Practice makes perfect, and Cipelletti and the other Canadian team members are already in Italy scouting out the terrain and testing the waters, with help from their reconnaissance scouts. Different conditions require different techniques, based on the speed and slope of the current, the type of river bed (rocky or flat) and what insects reside in the rivers and lakes. Having the right fly for the job is crucial and Cipelletti ties his own.
He'll have time to experiment before the competition begins - to devise tactics for each of the five areas. Each competitor will draw a specific area in the lottery and has to stick to that area under the supervision of an official, who measures the fish and checks to make sure all equipment is legal.
While it's rare to find a competition in Canada, the sport is extremely popular overseas and Europeans don't have to travel far to find the next event.
"They compete every weekend, they do it all the time and there's lots of people," said Cipelletti. "It's very difficult to make (European) teams because there's so many people. It's easier here."
Cipelletti finished 18th overall as the top Canadian at the America Cup in 2014 in Vail, Colo., and twice finished third in the individual and team events at the national championships.
Cipelletti has Italian roots on his dad's side. He visited the country once when he was a kid but hasn't been back there since. Before he became an RCMP officer he worked in logistics for 11 years in the Canadian Armed Forces and during that time was posted to nearby Germany and he regretted not making the trip to Italy. He won't have much time for sightseeing this trip but is glad he'll get to see another part of that country.
His first RCMP posting was in Kelowna, where he spent 12 years before moving to Quesnel for a 3 1/2-year stint. He moved to Prince George in November and has found some of his favourite fishing holes on the Blackwater River southwest of the city.
"I go to the Blackwater and a couple other rivers in the area - I'd hate to have you reveal where," he quipped. "There are rivers within an hour of Prince George that are good for practicing."
He says while some fishermen never eat what they catch, he's not usually into catch-and-release, unless it's mandated. He'll have to toss back what he catches at the world event in Italy.
"I absolutely have no problem, when it's legal, to catch and keep a fish and eat it - they're delicious," he said.

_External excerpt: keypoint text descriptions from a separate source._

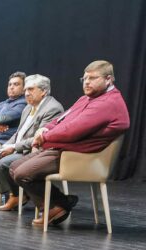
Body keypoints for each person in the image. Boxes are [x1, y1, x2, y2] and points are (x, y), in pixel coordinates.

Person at [9, 60, 130, 226]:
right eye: (85, 78)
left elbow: (73, 130)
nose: (87, 82)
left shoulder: (107, 103)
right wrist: (44, 129)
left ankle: (58, 205)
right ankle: (58, 204)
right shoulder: (86, 99)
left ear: (108, 79)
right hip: (66, 148)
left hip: (80, 155)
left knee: (23, 174)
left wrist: (45, 137)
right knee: (14, 167)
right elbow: (63, 118)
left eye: (93, 78)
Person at [0, 74, 64, 211]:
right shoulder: (28, 107)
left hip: (35, 151)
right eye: (26, 90)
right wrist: (5, 145)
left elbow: (39, 138)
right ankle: (12, 194)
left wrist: (14, 147)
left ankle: (18, 195)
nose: (26, 93)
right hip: (19, 147)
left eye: (31, 89)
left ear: (43, 91)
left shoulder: (52, 108)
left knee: (4, 163)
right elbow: (18, 133)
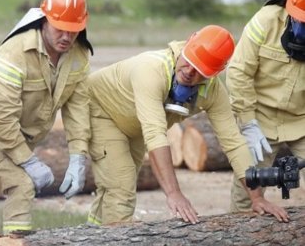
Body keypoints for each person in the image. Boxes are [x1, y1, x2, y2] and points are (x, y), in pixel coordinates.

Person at [85, 25, 289, 226]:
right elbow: (155, 135)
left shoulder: (214, 92)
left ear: (214, 74)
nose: (190, 72)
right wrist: (174, 193)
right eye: (190, 61)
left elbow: (234, 143)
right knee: (121, 186)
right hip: (102, 111)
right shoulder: (151, 70)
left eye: (200, 70)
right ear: (188, 43)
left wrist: (256, 198)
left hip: (132, 123)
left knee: (114, 186)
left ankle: (92, 237)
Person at [0, 0, 93, 235]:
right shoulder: (15, 51)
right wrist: (29, 162)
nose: (67, 37)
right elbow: (1, 120)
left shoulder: (79, 56)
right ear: (45, 19)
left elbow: (76, 110)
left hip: (23, 131)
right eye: (60, 29)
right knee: (21, 184)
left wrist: (78, 157)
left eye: (74, 31)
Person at [227, 0, 305, 213]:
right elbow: (239, 71)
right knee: (248, 188)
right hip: (260, 118)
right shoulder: (265, 20)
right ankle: (237, 243)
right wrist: (248, 123)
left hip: (302, 120)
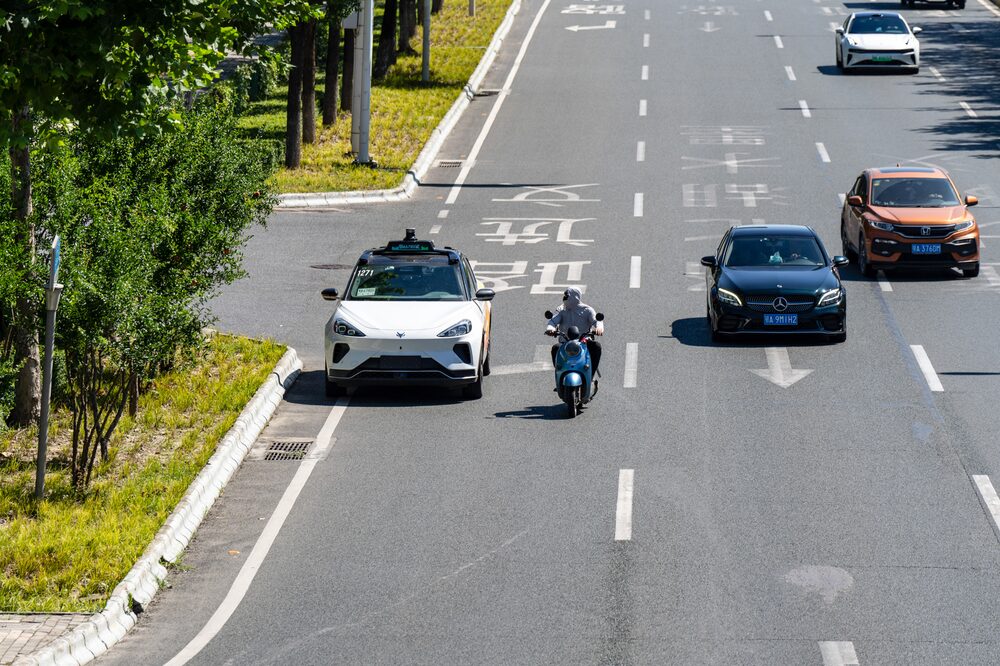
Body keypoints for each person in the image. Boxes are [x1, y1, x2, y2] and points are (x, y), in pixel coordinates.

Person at [546, 287, 603, 382]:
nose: (564, 298)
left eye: (567, 295)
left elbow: (597, 321)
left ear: (575, 297)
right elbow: (552, 321)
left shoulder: (587, 310)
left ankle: (591, 375)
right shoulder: (561, 310)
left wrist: (599, 328)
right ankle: (559, 376)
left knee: (596, 347)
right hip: (565, 343)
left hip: (583, 342)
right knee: (555, 348)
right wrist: (550, 329)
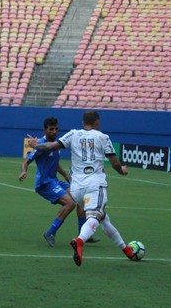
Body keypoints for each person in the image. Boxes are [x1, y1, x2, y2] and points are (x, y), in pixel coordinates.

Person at [27, 110, 134, 266]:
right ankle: (80, 240)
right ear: (97, 122)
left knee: (103, 217)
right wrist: (122, 170)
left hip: (77, 189)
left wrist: (36, 145)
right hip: (94, 185)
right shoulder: (103, 137)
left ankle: (126, 249)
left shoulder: (73, 134)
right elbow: (115, 163)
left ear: (83, 123)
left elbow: (51, 146)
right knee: (95, 217)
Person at [19, 117, 99, 247]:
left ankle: (83, 235)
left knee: (81, 198)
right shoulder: (40, 145)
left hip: (54, 181)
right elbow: (26, 162)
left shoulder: (55, 144)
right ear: (45, 130)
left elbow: (55, 164)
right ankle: (50, 232)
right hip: (44, 184)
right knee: (70, 203)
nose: (54, 131)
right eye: (51, 129)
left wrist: (66, 175)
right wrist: (24, 171)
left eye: (56, 129)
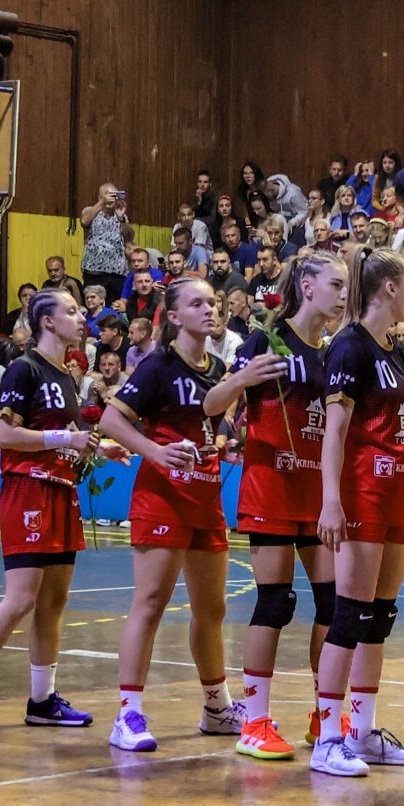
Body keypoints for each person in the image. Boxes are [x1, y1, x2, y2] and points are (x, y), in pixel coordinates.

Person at [99, 275, 261, 753]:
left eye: (212, 302)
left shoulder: (220, 369)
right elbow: (110, 419)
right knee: (150, 602)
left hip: (205, 496)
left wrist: (225, 444)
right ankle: (127, 713)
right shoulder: (158, 366)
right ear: (173, 316)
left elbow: (211, 424)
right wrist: (154, 451)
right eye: (197, 304)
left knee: (212, 609)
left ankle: (217, 707)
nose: (209, 309)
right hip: (163, 497)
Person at [0, 288, 112, 734]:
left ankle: (42, 700)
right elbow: (6, 436)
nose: (81, 318)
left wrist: (99, 449)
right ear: (47, 322)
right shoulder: (24, 368)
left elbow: (63, 436)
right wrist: (67, 439)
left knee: (53, 602)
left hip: (61, 490)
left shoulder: (66, 375)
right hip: (28, 490)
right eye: (71, 311)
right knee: (20, 598)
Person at [222, 251, 347, 759]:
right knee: (276, 602)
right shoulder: (266, 339)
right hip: (271, 489)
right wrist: (239, 386)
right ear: (308, 286)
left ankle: (325, 714)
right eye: (336, 284)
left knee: (334, 605)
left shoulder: (331, 352)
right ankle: (254, 721)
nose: (344, 294)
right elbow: (216, 404)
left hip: (316, 494)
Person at [310, 251, 404, 776]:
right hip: (362, 496)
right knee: (349, 616)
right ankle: (327, 739)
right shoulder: (349, 345)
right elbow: (334, 432)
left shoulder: (392, 350)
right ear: (389, 289)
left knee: (379, 618)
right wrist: (331, 501)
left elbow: (402, 439)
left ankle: (362, 733)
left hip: (397, 497)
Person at [78, 180, 133, 299]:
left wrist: (121, 219)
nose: (111, 199)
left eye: (113, 195)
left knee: (114, 305)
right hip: (94, 271)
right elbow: (84, 221)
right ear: (99, 197)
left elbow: (129, 237)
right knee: (93, 303)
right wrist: (102, 202)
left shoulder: (120, 215)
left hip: (117, 273)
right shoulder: (90, 210)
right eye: (107, 195)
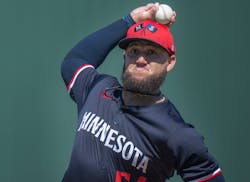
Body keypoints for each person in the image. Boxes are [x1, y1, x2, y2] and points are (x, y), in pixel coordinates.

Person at [60, 2, 225, 182]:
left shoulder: (177, 133)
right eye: (134, 50)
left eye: (152, 52)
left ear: (170, 62)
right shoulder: (97, 89)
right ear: (125, 57)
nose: (140, 59)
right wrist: (129, 20)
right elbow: (75, 60)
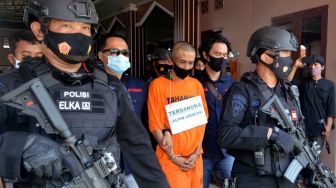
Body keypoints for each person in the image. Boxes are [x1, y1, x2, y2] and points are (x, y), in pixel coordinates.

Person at [0, 0, 169, 188]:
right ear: (40, 30)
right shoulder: (12, 85)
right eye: (67, 25)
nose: (79, 35)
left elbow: (139, 149)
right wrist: (20, 145)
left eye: (85, 27)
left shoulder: (110, 87)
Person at [217, 26, 300, 188]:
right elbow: (225, 135)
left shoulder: (290, 91)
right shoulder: (242, 90)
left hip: (286, 176)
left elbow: (298, 128)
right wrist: (270, 134)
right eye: (285, 54)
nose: (290, 60)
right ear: (266, 58)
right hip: (254, 176)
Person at [147, 41, 208, 188]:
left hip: (195, 158)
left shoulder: (196, 85)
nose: (186, 67)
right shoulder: (157, 85)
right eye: (182, 62)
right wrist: (173, 157)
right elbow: (155, 125)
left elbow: (202, 122)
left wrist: (196, 153)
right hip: (170, 159)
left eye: (190, 63)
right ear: (171, 60)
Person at [97, 33, 147, 188]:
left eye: (125, 53)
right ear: (101, 55)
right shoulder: (91, 86)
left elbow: (145, 122)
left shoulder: (139, 84)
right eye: (114, 52)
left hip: (133, 165)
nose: (121, 56)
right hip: (103, 167)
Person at [197, 34, 235, 188]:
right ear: (206, 55)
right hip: (202, 151)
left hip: (227, 151)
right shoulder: (194, 82)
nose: (222, 59)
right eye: (218, 54)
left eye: (225, 55)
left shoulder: (232, 83)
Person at [287, 54, 335, 148]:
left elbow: (331, 107)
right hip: (302, 128)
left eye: (316, 65)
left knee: (314, 158)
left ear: (322, 67)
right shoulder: (303, 82)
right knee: (301, 158)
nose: (313, 67)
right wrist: (296, 65)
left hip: (319, 129)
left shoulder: (329, 85)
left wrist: (329, 126)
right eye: (310, 65)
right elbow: (287, 81)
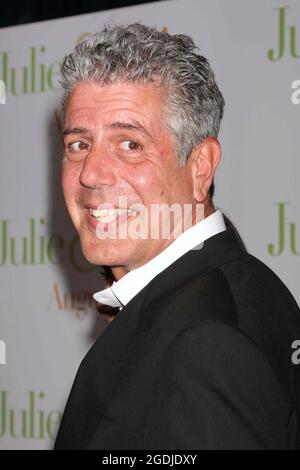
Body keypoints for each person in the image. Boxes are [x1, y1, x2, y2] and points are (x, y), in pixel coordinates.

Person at [54, 23, 300, 450]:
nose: (90, 174)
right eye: (78, 144)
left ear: (201, 166)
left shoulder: (206, 345)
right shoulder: (234, 284)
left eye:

He admits his military/police background serves him well when he's casting lines.
"There's self-discipline, of course, that's imposed on us early on, and the ability to remain calm when all seems lost," he said. "After the first hour-and-a-half, and you're not catching many fish you're starting to sweat, so my training comes in pretty handy. I just persevere, keep at it, and don't let yourself get discouraged."
For stress-relief from his day job, Cipelletti can't think of anything better.
"I find fishing, with the gurgling sound of the rivers rushing by and the wind and the trees and the birds and swearing fishermen, you kind of zone out and forget about work and your troubles," he said. "You just fish."